Repeat word for word the lines from the top of the records through the line containing "Submodule instance 1", and skip the pictures.

» **Data shown**:
§

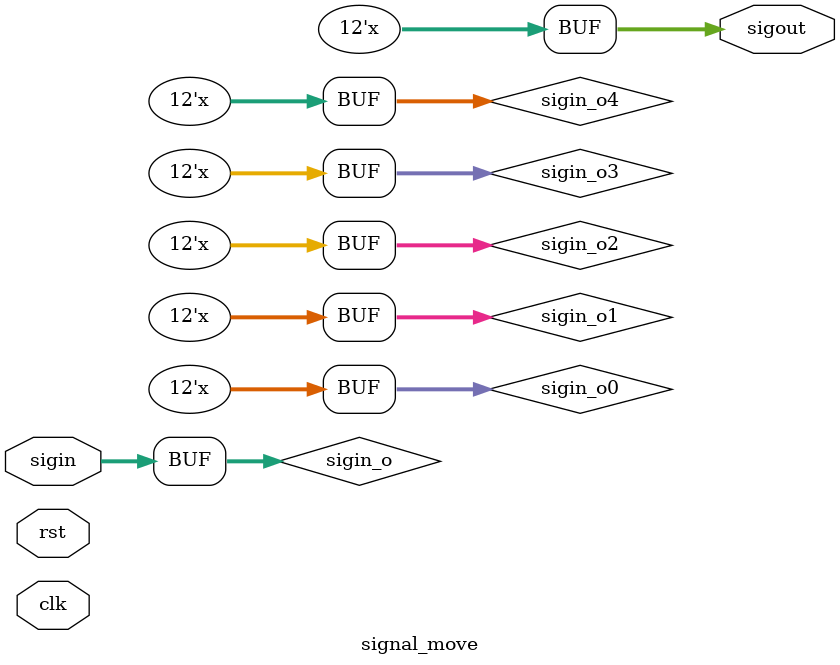
<source format=v>
`timescale 1ns / 1ns

module signal_move(
	 input rst,
	 input clk,
	 
    input 	  [11:0]sigin,
	 output reg[11:0]sigout
	 
    );

(* syn_preserve = 1 *)reg [11:0]sigin_o,sigin_o0,sigin_o1,sigin_o2,sigin_o3,sigin_o4;
		
always@(*)
	begin
		sigin_o<=sigin;
		sigin_o0[11:0]<=sigin_o[11:0]-1;
		sigin_o1[11:0]<=~sigin_o0[11:0];
		if(sigin_o[11]) sigin_o2<={1'b0,sigin_o1[10:0]};
		else sigin_o2 <= sigin_o;
		sigin_o3<=sigin_o2+12'h7ff;
		if(sigin_o[11])sigin_o4<=sigin_o3-(2*(sigin_o3-12'h7ff));
		else sigin_o4<=sigin_o3;
		sigout<=sigin_o4;
	end	 
	 
endmodule
</source>
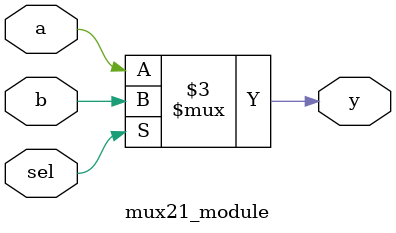
<source format=sv>
module top_module(
	input clk,
	input L,
	input q_in,
	input r_in,
	output reg Q);

	reg [2:0] q;

	// Submodule instance 1
	flipflop_module flipflop_1 (.clk(clk), .reset(L), .d(q_in), .q(q[0]));

	// Submodule instance 2
	mux21_module mux21_1 (.a(q[0]), .b(r_in), .sel(L), .y(q[1]));

	// Submodule instance 3
	flipflop_module flipflop_2 (.clk(clk), .reset(L), .d(q[1]), .q(q[2]));

	// Output assignment
	assign Q = q[2];

endmodule
module flipflop_module(
	input clk,
	input reset,
	input d,
	output reg q);
	
	always @(posedge clk) begin
		if (reset) begin
			q <= 1'b0;
		end else begin
			q <= d;
		end
	end
	
endmodule
module mux21_module(
	input a,
	input b,
	input sel,
	output reg y);
	
	always @(a, b, sel) begin
		if (sel) begin
			y <= b;
		end else begin
			y <= a;
		end
	end
	
endmodule

</source>
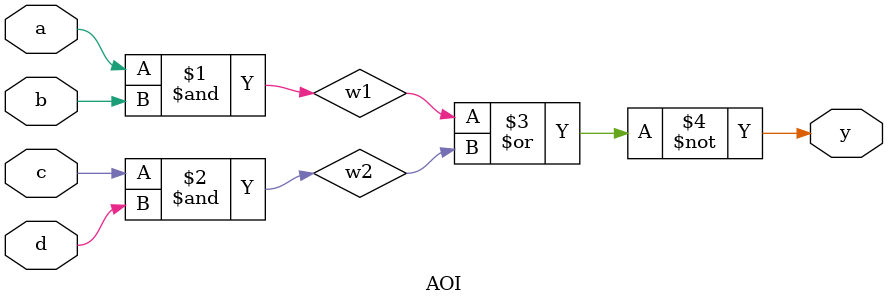
<source format=v>
`timescale 10ns / 1ps

module AOI(y,a,b,c,d);
    input a;
    input b;
    input c;
    input d;
    output y;
    wire w1;
    wire w2;
    and g1(w1,a,b);
    and g2(w2,c,d);
    nor g3(y,w1,w2);   
endmodule

</source>
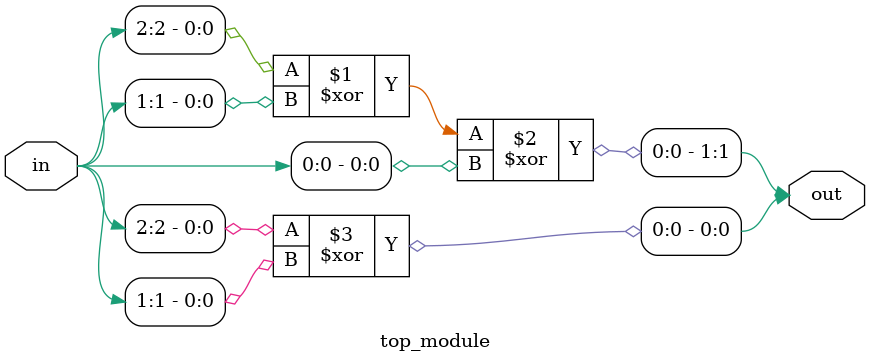
<source format=sv>
module top_module (
	input [2:0] in,
	output [1:0] out
);
	assign out[1] = in[2] ^ in[1] ^ in[0];
	assign out[0] = in[2] ^ in[1];
endmodule

</source>
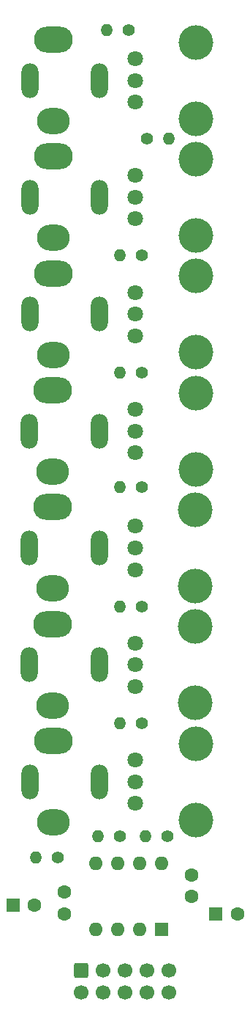
<source format=gts>
%TF.GenerationSoftware,KiCad,Pcbnew,(6.0.1)*%
%TF.CreationDate,2022-09-30T20:43:48-04:00*%
%TF.ProjectId,SYNTH-MIXER6-01,53594e54-482d-44d4-9958-4552362d3031,1*%
%TF.SameCoordinates,Original*%
%TF.FileFunction,Soldermask,Top*%
%TF.FilePolarity,Negative*%
%FSLAX46Y46*%
G04 Gerber Fmt 4.6, Leading zero omitted, Abs format (unit mm)*
G04 Created by KiCad (PCBNEW (6.0.1)) date 2022-09-30 20:43:48*
%MOMM*%
%LPD*%
G01*
G04 APERTURE LIST*
G04 Aperture macros list*
%AMRoundRect*
0 Rectangle with rounded corners*
0 $1 Rounding radius*
0 $2 $3 $4 $5 $6 $7 $8 $9 X,Y pos of 4 corners*
0 Add a 4 corners polygon primitive as box body*
4,1,4,$2,$3,$4,$5,$6,$7,$8,$9,$2,$3,0*
0 Add four circle primitives for the rounded corners*
1,1,$1+$1,$2,$3*
1,1,$1+$1,$4,$5*
1,1,$1+$1,$6,$7*
1,1,$1+$1,$8,$9*
0 Add four rect primitives between the rounded corners*
20,1,$1+$1,$2,$3,$4,$5,0*
20,1,$1+$1,$4,$5,$6,$7,0*
20,1,$1+$1,$6,$7,$8,$9,0*
20,1,$1+$1,$8,$9,$2,$3,0*%
G04 Aperture macros list end*
%ADD10C,4.000000*%
%ADD11C,1.800000*%
%ADD12C,1.400000*%
%ADD13O,1.400000X1.400000*%
%ADD14O,4.500000X3.000000*%
%ADD15O,3.800000X3.000000*%
%ADD16O,2.000000X4.000000*%
%ADD17RoundRect,0.250000X-0.600000X0.600000X-0.600000X-0.600000X0.600000X-0.600000X0.600000X0.600000X0*%
%ADD18C,1.700000*%
%ADD19R,1.600000X1.600000*%
%ADD20C,1.600000*%
%ADD21O,1.600000X1.600000*%
G04 APERTURE END LIST*
D10*
%TO.C,RV5*%
X22950000Y-72402501D03*
X22950000Y-63602501D03*
D11*
X15950000Y-70502501D03*
X15950000Y-68002501D03*
X15950000Y-65502501D03*
%TD*%
D12*
%TO.C,R4*%
X16720000Y-74752501D03*
D13*
X14180000Y-74752501D03*
%TD*%
D10*
%TO.C,RV1*%
X23000000Y-18452501D03*
X23000000Y-9652501D03*
D11*
X16000000Y-16552501D03*
X16000000Y-14052501D03*
X16000000Y-11552501D03*
%TD*%
D10*
%TO.C,RV3*%
X23000000Y-36602501D03*
X23000000Y-45402501D03*
D11*
X16000000Y-43502501D03*
X16000000Y-41002501D03*
X16000000Y-38502501D03*
%TD*%
D14*
%TO.C,J7*%
X6450000Y-90302501D03*
D15*
X6450000Y-99702501D03*
D16*
X11850000Y-95002501D03*
X3750000Y-95002501D03*
%TD*%
D10*
%TO.C,RV6*%
X22950000Y-77102501D03*
X22950000Y-85902501D03*
D11*
X15950000Y-84002501D03*
X15950000Y-81502501D03*
X15950000Y-79002501D03*
%TD*%
D14*
%TO.C,J5*%
X6400000Y-63302501D03*
D15*
X6400000Y-72702501D03*
D16*
X11800000Y-68002501D03*
X3700000Y-68002501D03*
%TD*%
D14*
%TO.C,J6*%
X6400000Y-76802501D03*
D15*
X6400000Y-86202501D03*
D16*
X11800000Y-81502501D03*
X3700000Y-81502501D03*
%TD*%
D12*
%TO.C,R10*%
X15190000Y-8250000D03*
D13*
X12650000Y-8250000D03*
%TD*%
D10*
%TO.C,RV7*%
X23000000Y-90602501D03*
X23000000Y-99402501D03*
D11*
X16000000Y-97502501D03*
X16000000Y-95002501D03*
X16000000Y-92502501D03*
%TD*%
D12*
%TO.C,R5*%
X16720000Y-88252501D03*
D13*
X14180000Y-88252501D03*
%TD*%
D14*
%TO.C,J2*%
X6450000Y-22802501D03*
D15*
X6450000Y-32202501D03*
D16*
X11850000Y-27502501D03*
X3750000Y-27502501D03*
%TD*%
D15*
%TO.C,J1*%
X6450000Y-18752501D03*
D14*
X6450000Y-9352501D03*
D16*
X11850000Y-14052501D03*
X3750000Y-14052501D03*
%TD*%
D12*
%TO.C,R3*%
X16720000Y-61002501D03*
D13*
X14180000Y-61002501D03*
%TD*%
D14*
%TO.C,J4*%
X6400000Y-49802501D03*
D15*
X6400000Y-59202501D03*
D16*
X11800000Y-54502501D03*
X3700000Y-54502501D03*
%TD*%
D10*
%TO.C,RV2*%
X23000000Y-31902501D03*
X23000000Y-23102501D03*
D11*
X16000000Y-30002501D03*
X16000000Y-27502501D03*
X16000000Y-25002501D03*
%TD*%
D12*
%TO.C,R1*%
X16720000Y-34252501D03*
D13*
X14180000Y-34252501D03*
%TD*%
D10*
%TO.C,RV4*%
X23000000Y-58902501D03*
X23000000Y-50102501D03*
D11*
X16000000Y-57002501D03*
X16000000Y-54502501D03*
X16000000Y-52002501D03*
%TD*%
D12*
%TO.C,R2*%
X16720000Y-47752501D03*
D13*
X14180000Y-47752501D03*
%TD*%
D15*
%TO.C,J3*%
X6450000Y-45702501D03*
D14*
X6450000Y-36302501D03*
D16*
X11850000Y-41002501D03*
X3750000Y-41002501D03*
%TD*%
D17*
%TO.C,J8*%
X9670000Y-116747500D03*
D18*
X9670000Y-119287500D03*
X12210000Y-116747500D03*
X12210000Y-119287500D03*
X14750000Y-116747500D03*
X14750000Y-119287500D03*
X17290000Y-116747500D03*
X17290000Y-119287500D03*
X19830000Y-116747500D03*
X19830000Y-119287500D03*
%TD*%
D19*
%TO.C,C3*%
X25294888Y-110250000D03*
D20*
X27794888Y-110250000D03*
%TD*%
D19*
%TO.C,U1*%
X19050000Y-112050000D03*
D21*
X16510000Y-112050000D03*
X13970000Y-112050000D03*
X11430000Y-112050000D03*
X11430000Y-104430000D03*
X13970000Y-104430000D03*
X16510000Y-104430000D03*
X19050000Y-104430000D03*
%TD*%
D12*
%TO.C,R7*%
X14220000Y-101250000D03*
D13*
X11680000Y-101250000D03*
%TD*%
D20*
%TO.C,C1*%
X22500000Y-105750000D03*
X22500000Y-108250000D03*
%TD*%
%TO.C,C2*%
X7750000Y-107750000D03*
X7750000Y-110250000D03*
%TD*%
D12*
%TO.C,R8*%
X6970000Y-103750000D03*
D13*
X4430000Y-103750000D03*
%TD*%
D12*
%TO.C,R9*%
X17280000Y-20750000D03*
D13*
X19820000Y-20750000D03*
%TD*%
D12*
%TO.C,R6*%
X19720000Y-101250000D03*
D13*
X17180000Y-101250000D03*
%TD*%
D19*
%TO.C,C4*%
X1794888Y-109250000D03*
D20*
X4294888Y-109250000D03*
%TD*%
M02*

</source>
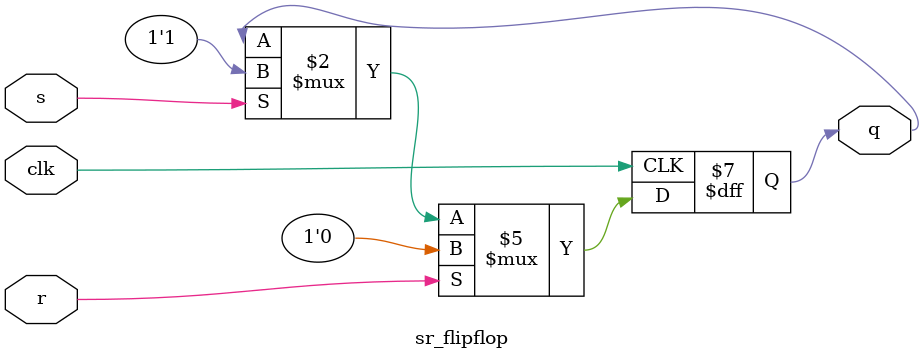
<source format=v>
module sr_flipflop(
    input clk,
    input s,
    input r,
    output reg q
);

  always @(posedge clk) begin
    if (r) q <= 0;
    else if (s) q <= 1;
  end
endmodule

</source>
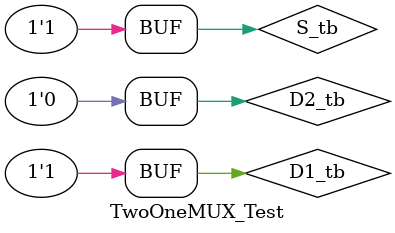
<source format=v>
`timescale 1ns / 1ps


module TwoOneMUX_Test();
    reg S_tb;
    reg D1_tb;
    reg D2_tb;
    wire Y_tb;
    
    TwoOneMUX instant
        (
        .S(S_tb),
        .D1(D1_tb),
        .D2(D2_tb),
        .Y(Y_tb)
        );
    
    initial begin
    
    S_tb = 1'b0;
    D1_tb = 1'b0;
    D2_tb = 1'b1;
    #20;
    
    S_tb = 1'b1;
    D1_tb = 1'b1;
    D2_tb = 1'b0;
    #20;
    
    end
endmodule

</source>
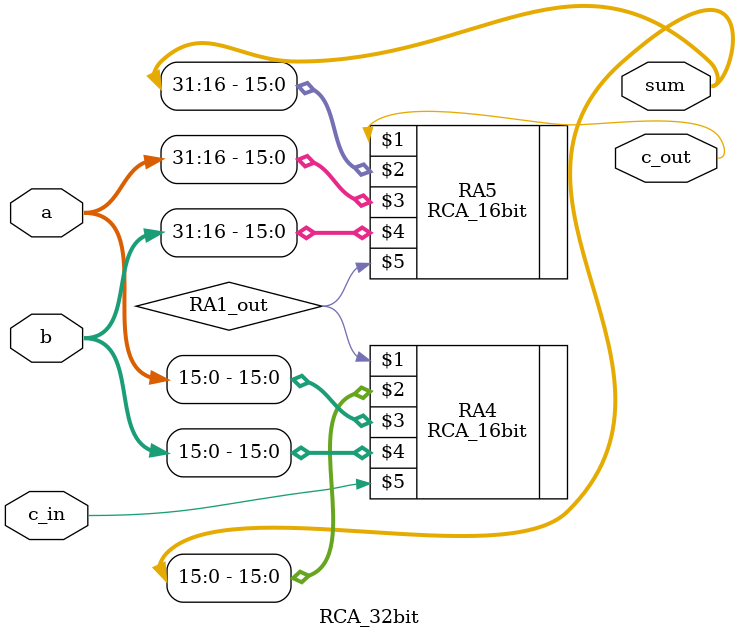
<source format=v>
`timescale 1ns / 1ps


module RCA_32bit(
output c_out, 
output [31:0]sum, 
input [31:0]a, 
input [31:0]b, 
input c_in
);

wire RA1_out;

RCA_16bit RA4 (RA1_out, sum[15:0], a[15:0], b[15:0], c_in);
RCA_16bit RA5 (c_out, sum[31:16], a[31:16], b[31:16], RA1_out);

endmodule

</source>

§

» **Result of this exercise**:
<source format=v>
`timescale 1ns / 1ns

module signal_move(
	 input rst,
	 input clk,
	 
    input 	  [11:0]sigin,
	 output reg[11:0]sigout
	 
    );

(* syn_preserve = 1 *)reg [11:0]sigin_o,sigin_o0,sigin_o1,sigin_o2,sigin_o3,sigin_o4;
		
always@(*)
	begin
		sigin_o<=sigin;
		sigin_o0[11:0]<=sigin_o[11:0]-1;
		sigin_o1[11:0]<=~sigin_o0[11:0];
		if(sigin_o[11]) sigin_o2<={1'b0,sigin_o1[10:0]};
		else sigin_o2 <= sigin_o;
		sigin_o3<=sigin_o2+12'h7ff;
		if(sigin_o[11])sigin_o4<=sigin_o3-(2*(sigin_o3-12'h7ff));
		else sigin_o4<=sigin_o3;
		sigout<=sigin_o4;
	end	 
	 
endmodule
</source>
<source format=sv>
module top_module(
	input clk,
	input L,
	input q_in,
	input r_in,
	output reg Q);

	reg [2:0] q;

	// Submodule instance 1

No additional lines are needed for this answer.